__EXERCISE PROMPT__
Retype every item below word for word, changing nothing.

(Stored data)

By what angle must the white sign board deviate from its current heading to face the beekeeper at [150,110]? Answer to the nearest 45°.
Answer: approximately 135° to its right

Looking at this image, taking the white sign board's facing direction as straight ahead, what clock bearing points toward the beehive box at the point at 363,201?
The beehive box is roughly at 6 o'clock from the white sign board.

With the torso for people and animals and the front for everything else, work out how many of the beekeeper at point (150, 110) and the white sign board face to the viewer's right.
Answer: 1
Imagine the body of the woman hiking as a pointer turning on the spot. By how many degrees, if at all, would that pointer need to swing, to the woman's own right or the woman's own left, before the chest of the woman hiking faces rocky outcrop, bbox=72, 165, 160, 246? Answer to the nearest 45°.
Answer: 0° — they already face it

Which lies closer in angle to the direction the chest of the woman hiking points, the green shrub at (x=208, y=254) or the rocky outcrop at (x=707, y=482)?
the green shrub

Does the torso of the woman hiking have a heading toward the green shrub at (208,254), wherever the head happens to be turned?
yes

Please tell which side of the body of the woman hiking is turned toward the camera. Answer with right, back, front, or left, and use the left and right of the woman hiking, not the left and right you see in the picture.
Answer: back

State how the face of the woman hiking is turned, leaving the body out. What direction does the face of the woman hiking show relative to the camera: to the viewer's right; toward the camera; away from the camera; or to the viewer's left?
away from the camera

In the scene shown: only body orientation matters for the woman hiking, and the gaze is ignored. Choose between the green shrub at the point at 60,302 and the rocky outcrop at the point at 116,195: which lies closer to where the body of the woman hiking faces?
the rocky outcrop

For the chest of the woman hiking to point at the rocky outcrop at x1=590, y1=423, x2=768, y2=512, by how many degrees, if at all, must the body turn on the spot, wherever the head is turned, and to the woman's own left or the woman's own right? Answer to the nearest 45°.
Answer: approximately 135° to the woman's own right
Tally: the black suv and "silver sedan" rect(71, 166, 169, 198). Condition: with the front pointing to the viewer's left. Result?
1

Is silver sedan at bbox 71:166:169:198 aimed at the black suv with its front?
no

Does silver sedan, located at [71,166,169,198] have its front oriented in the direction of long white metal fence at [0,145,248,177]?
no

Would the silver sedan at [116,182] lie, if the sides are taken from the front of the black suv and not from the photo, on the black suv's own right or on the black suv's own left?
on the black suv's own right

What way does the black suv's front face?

__RESULT BELOW__
By what angle must the white sign board deviate from its current heading to face the beekeeper at [150,110]? Answer to the nearest 45°.
Answer: approximately 135° to its right

Looking at this image, taking the white sign board's facing direction as straight ahead, what clock bearing points toward the beehive box at the point at 363,201?
The beehive box is roughly at 6 o'clock from the white sign board.

With the torso for people and animals and the front for everything else, work out how many of the beekeeper at point (150, 110) and the white sign board face to the viewer's right.
Answer: 1
Imagine the body of the woman hiking as a pointer turning on the spot. By how many degrees, if at all, would that pointer need to swing, to the woman's own right or the woman's own left, before the chest of the woman hiking faces rocky outcrop, bbox=72, 165, 160, 246? Answer to the nearest 45°.
Answer: 0° — they already face it

Which lies closer in angle to the direction the chest of the woman hiking points, the green shrub at (x=208, y=254) or the rocky outcrop at (x=707, y=482)?
the green shrub

Does the torso of the woman hiking have a heading toward the green shrub at (208,254), wherever the head happens to be turned?
yes

Please tell which side of the body of the woman hiking is turned toward the camera. Answer with right, back, front, or left, and use the left and right of the woman hiking, not the left and right you see in the picture.
Answer: back

State how the face of the woman hiking is turned, leaving the body out. What direction does the face of the woman hiking show relative to the camera: to the viewer's right; toward the camera; away from the camera; or to the viewer's left?
away from the camera

In the scene shown: only body orientation matters for the woman hiking, and the gaze is ignored. Choose between the green shrub at the point at 60,302 and the rocky outcrop at the point at 116,195: which lies closer to where the body of the woman hiking faces?
the rocky outcrop

For the chest of the woman hiking to point at the rocky outcrop at x1=590, y1=423, x2=768, y2=512, by how many degrees, if at all, must the body turn on the spot, wherever the head is turned, and to the woman's own left or the woman's own right? Answer to the nearest 45°.
Answer: approximately 135° to the woman's own right
Tally: the black suv and "silver sedan" rect(71, 166, 169, 198). Condition: with the front pointing to the viewer's left. Result?
1

Is silver sedan at bbox 71:166:169:198 aimed at the black suv with its front?
no

Does silver sedan, located at [71,166,169,198] have its front oriented in the direction of long white metal fence at [0,145,248,177]?
no

Would the silver sedan at [116,182] lie, if the sides are taken from the front of the black suv and not from the photo, on the black suv's own right or on the black suv's own left?
on the black suv's own right

What way does the black suv's front face?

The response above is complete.